> **To do**:
The required output is the exact run of lines below that opens at the line with "System Specification" and closes at the line with "The following paragraphs".

> **Dataset content**:
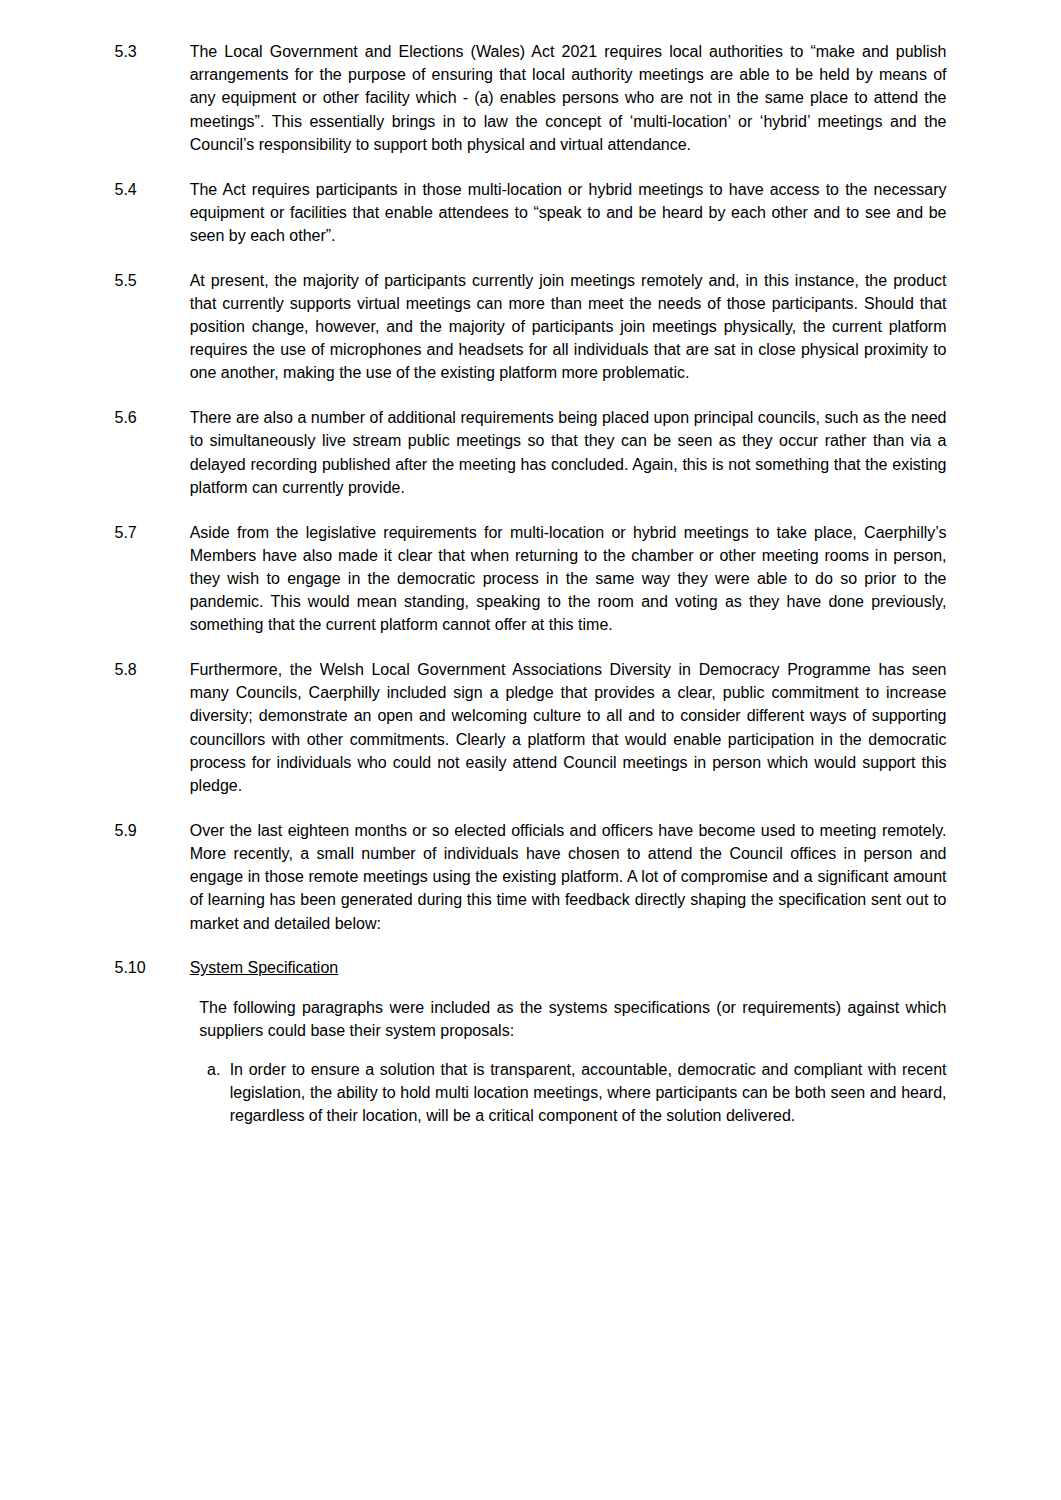5.3
The Local Government and Elections (Wales) Act 2021 requires local authorities to “make and publish arrangements for the purpose of ensuring that local authority meetings are able to be held by means of any equipment or other facility which - (a) enables persons who are not in the same place to attend the meetings”. This essentially brings in to law the concept of ‘multi-location’ or ‘hybrid’ meetings and the Council’s responsibility to support both physical and virtual attendance.
5.4
The Act requires participants in those multi-location or hybrid meetings to have access to the necessary equipment or facilities that enable attendees to “speak to and be heard by each other and to see and be seen by each other”.
5.5
At present, the majority of participants currently join meetings remotely and, in this instance, the product that currently supports virtual meetings can more than meet the needs of those participants. Should that position change, however, and the majority of participants join meetings physically, the current platform requires the use of microphones and headsets for all individuals that are sat in close physical proximity to one another, making the use of the existing platform more problematic.
5.6
There are also a number of additional requirements being placed upon principal councils, such as the need to simultaneously live stream public meetings so that they can be seen as they occur rather than via a delayed recording published after the meeting has concluded. Again, this is not something that the existing platform can currently provide.
5.7
Aside from the legislative requirements for multi-location or hybrid meetings to take place, Caerphilly’s Members have also made it clear that when returning to the chamber or other meeting rooms in person, they wish to engage in the democratic process in the same way they were able to do so prior to the pandemic. This would mean standing, speaking to the room and voting as they have done previously, something that the current platform cannot offer at this time.
5.8
Furthermore, the Welsh Local Government Associations Diversity in Democracy Programme has seen many Councils, Caerphilly included sign a pledge that provides a clear, public commitment to increase diversity; demonstrate an open and welcoming culture to all and to consider different ways of supporting councillors with other commitments. Clearly a platform that would enable participation in the democratic process for individuals who could not easily attend Council meetings in person which would support this pledge.
5.9
Over the last eighteen months or so elected officials and officers have become used to meeting remotely. More recently, a small number of individuals have chosen to attend the Council offices in person and engage in those remote meetings using the existing platform. A lot of compromise and a significant amount of learning has been generated during this time with feedback directly shaping the specification sent out to market and detailed below:
5.10
System Specification
The following paragraphs were included as the systems specifications (or requirements) against which suppliers could base their system proposals:
In order to ensure a solution that is transparent, accountable, democratic and compliant with recent legislation, the ability to hold multi location meetings, where participants can be both seen and heard, regardless of their location, will be a critical component of the solution delivered.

> **Your solution**:
System Specification
The following paragraphs were included as the systems specifications (or requirements) against which suppliers could base their system proposals:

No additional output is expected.